Clearly designed to project the kingdom as a generous supporter of Muslim causes and improve its image tarnished by the war in Yemen and last year’s killing of Saudi journalist Jamal Khashoggi, Mr. Al-Sheikh said the invitation was part of Saudi Arabia’s counter-terrorism effort.
While public sentiment towards the clampdown in Xinjiang remains unclear despite vocal Saudi support for the plight of the Rohingya in Myanmar and Bangladesh, indications are that a significant segment of the kingdom’s population remain wedded to its ultra-conservative interpretation of Islam.
A recent poll on Twitter showed that a majority of Saudis was opposed to the proposed halt to forcing stores to close during prayers, a key part of the kingdom’s tradition of enforced public religiosity.

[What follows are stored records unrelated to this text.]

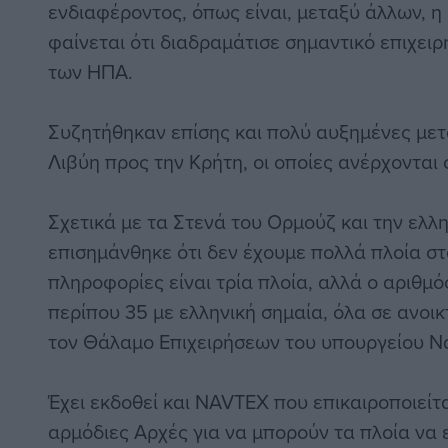
ενδιαφέροντος, όπως είναι, μεταξύ άλλων, η
φαίνεται ότι διαδραμάτισε σημαντικό επιχειρ
των ΗΠΑ.
Συζητήθηκαν επίσης και πολύ αυξημένες μετ
Λιβύη προς την Κρήτη, οι οποίες ανέρχονται
Σχετικά με τα Στενά του Ορμούζ και την ελλη
επισημάνθηκε ότι δεν έχουμε πολλά πλοία σ
πληροφορίες είναι τρία πλοία, αλλά ο αριθμ
περίπου 35 με ελληνική σημαία, όλα σε ανοι
τον Θάλαμο Επιχειρήσεων του υπουργείου Να
Έχει εκδοθεί και NAVTEX που επικαιροποιείτα
αρμόδιες Αρχές για να μπορούν τα πλοία να ε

Adherence to ultra-conservative norms raises the question whether those segments of the Saudi population may be more empathetic to the plight of the Uyghurs.
As part of its effort to co-opt the Chinese Diaspora and counter criticism, China has sought to woo Saudi Arabia’s ethnic Chinese community. To do so, China’s consulate in the Red Sea port of Jeddah hosts events not only in Mandarin and Arabic but also Uyghur, according to Mohammed Al-Sudairi, a Saudi China scholar.
Mr. Al-Sudairi attributed China’s focus on Saudi Uyghurs, one of the largest and wealthy Chinese Turkic diaspora communities, “to the role of this community as a stronghold for anti-Chinse and anti-CPC (Communist Party of China) sentiment in Saudi Arabia, and one that has had some influence in shaping Saudi elite and popular perceptions toward the PRC (People’s Republic of China) and CPC.”
That focus suggests that public sentiment towards the plight of Muslims in places like Myanmar and Xinjiang may be more layered than positions put forward by Muslim leaders.